4. Seule, une véritable démocratie peut garantir ces droits. La démocratie véritable, inséparable de la liberté politique, est basée sur le consentement conscient, libre et éclairé de la majorité, exprimé par voie d'un scrutin libre et secret, les libertés et les opinions des minorités étant également respectées.


II

1. La suppression de la liberté économique entraîne inévitablement la disparition de la liberté politique. Nous sommes opposés à semblable suppression, qu'elle soit causée par les nationalisations ou les monopoles, trusts et cartels privés. Nous n'admettions que la nationalisation des entreprises dépassant les possibilités de l'entreprise privée ou dans lesquelles la concurrence ne fonctionne plus.

2. Le bien-être de la communauté doit l'emporter, et être garanti contre tout abus de pouvoir de la part de groupements d'intérêts.

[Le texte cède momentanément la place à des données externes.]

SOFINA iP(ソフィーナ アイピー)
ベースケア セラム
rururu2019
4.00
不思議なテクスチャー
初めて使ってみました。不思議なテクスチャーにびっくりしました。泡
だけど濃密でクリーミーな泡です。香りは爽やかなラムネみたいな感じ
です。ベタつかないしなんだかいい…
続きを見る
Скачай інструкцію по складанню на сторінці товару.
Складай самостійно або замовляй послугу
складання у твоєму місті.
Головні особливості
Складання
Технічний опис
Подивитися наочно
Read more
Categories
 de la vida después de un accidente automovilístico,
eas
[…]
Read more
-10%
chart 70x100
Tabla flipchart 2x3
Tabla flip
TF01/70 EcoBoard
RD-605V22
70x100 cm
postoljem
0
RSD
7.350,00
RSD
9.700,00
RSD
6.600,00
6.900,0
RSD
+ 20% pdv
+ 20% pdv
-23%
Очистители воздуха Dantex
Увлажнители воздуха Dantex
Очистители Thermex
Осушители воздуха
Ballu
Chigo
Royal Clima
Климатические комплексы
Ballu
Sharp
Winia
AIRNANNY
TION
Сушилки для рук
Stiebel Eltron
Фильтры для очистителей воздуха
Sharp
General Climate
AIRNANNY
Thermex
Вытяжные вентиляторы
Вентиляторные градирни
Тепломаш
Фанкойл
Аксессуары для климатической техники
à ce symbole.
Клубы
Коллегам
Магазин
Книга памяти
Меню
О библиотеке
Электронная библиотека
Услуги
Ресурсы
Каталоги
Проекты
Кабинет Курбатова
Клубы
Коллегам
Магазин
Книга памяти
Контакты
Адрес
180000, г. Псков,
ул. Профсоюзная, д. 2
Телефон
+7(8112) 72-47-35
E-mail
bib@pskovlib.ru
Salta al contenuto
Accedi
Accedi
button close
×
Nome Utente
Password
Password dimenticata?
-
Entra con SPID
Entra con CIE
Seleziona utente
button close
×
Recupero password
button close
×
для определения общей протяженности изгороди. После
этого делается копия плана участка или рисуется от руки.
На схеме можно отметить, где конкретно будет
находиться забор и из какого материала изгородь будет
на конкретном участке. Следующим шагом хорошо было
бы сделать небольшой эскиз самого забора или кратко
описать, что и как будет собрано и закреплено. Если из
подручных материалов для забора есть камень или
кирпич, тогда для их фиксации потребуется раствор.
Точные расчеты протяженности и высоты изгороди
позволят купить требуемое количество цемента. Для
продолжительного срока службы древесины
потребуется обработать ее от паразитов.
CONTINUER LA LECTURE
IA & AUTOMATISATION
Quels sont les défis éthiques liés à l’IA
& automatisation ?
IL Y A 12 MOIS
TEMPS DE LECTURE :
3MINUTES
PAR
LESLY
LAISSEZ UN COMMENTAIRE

3. L'amélioration constante des conditions d'emploi, de logement et de vie des travailleurs est essentielle. Les droits, devoirs et intérêts de la main d'oeuvre et du capital sont complémentaires; la consultation et la collaboration organisées entre employeurs et employés sont essentielles au bien-être de l'industrie.


III

      Qui veut être libre doit nécessairement servir, à chaque droit correspond un devoir. Pour que des institutions libres fonctionnent efficacement, chaque citoyen doit ressentir une responsabilité morale à l'égard des autres hommes, ses frères, et participer activement aux affaires de la communauté.


IV

      Pour que la guerre soit abolie et que soient restaurées la paix mondiale et la prospérité économique, toutes les nations doivent remplir les conditions suivantes:

(a) Participer loyalement à une organisation mondiale où toutes les nations, grandes et petites, obéiraient à une même équité, et qui aurait le pouvoir d'assurer la stricte observation de toutes les obligations internationales librement contractées.
(b) Respecter le droit de toute nation de jouir des libertés fondamentales de l'homme.
(c) Respecter la langue, la foi, les lois et les coutumes des minorités nationales.
(d) Permettre le libre échange des idées, des nouvelles, des biens et des services entre nations, ainsi que les libres voyages à l'intérieur et à l'extérieur des frontières nationales, sans censure, barrières douanières ni règlements des changes.
(e) Développer les régions sous-développées du monde, avec la collaboration de leurs habitants, pour leur plus grand avantage et celui du reste du monde.

      Nous faisons appel à tous les hommes et à toutes les femmes qui souscrivent, d'une façon générale, à ces idéaux et ces principes pour qu'ils se joignent à nous et s'efforcent avec nous d'en assurer l'acceptation dans le monde entier.